= Ewa Bogusz-Moore =

Ewa Bogusz-Moore (born 1975 in Głogów) is a Polish cultural manager and cellist and is director of the Kölner Philharmonie.

==Life and work==
After studying cello in Wrocław and cultural management at City University London, which she completed in London in 2005. She worked on various festival projects in the United Kingdom (such as the Sounds New Music Festival in Canterbury) and in Poland. She also worked in the music and theatre departments of the Polish Cultural Institute in London, which is dedicated to disseminating and promoting Polish culture abroad. There, she managed the youth ensemble "I, Culture Orchestra". She adjudicates on musical competition juries including the Paris conducting competition La Maestra; in 2023 she was director of the second Karol Szymanowski International Music Competition.

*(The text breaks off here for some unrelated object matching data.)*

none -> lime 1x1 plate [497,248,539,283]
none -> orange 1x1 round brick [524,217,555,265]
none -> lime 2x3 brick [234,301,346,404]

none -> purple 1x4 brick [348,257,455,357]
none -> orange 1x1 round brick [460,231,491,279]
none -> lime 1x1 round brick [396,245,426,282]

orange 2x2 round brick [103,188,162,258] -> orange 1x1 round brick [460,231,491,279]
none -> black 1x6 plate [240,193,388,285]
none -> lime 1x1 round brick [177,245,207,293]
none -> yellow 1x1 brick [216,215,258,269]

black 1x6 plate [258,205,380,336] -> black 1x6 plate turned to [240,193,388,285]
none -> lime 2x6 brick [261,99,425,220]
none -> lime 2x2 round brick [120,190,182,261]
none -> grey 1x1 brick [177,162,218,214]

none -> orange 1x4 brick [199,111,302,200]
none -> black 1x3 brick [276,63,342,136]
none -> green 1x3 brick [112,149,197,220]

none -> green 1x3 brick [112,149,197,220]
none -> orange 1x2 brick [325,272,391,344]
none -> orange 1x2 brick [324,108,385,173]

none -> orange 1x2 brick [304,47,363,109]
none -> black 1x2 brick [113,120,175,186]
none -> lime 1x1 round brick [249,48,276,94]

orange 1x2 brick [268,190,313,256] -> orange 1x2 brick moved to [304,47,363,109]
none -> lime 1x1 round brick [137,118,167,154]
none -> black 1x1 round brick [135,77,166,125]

From 2018 until the end of July 2025, she was General and Program Director of the Polish National Radio Symphony Orchestra in Katowice.

Bogusz-Moore was deputy director at the Adam Mickiewicz Institute and responsible for the international marketing of Polish music. Since 2019, she has been a member of the European Concert Hall Organisation, becoming co-chair; in 2022, she served as co-director of the European Union Youth Orchestra.

On 1 August 2025, Ewa Bogusz-Moore took over the directorship of the Kölner Philharmonie and the management of KölnMusik Betriebs- und Servicegesellschaft ('KölnMusik Operations and Service Company') from Louwrens Langevoort, who had led the Philharmonie for 21 years.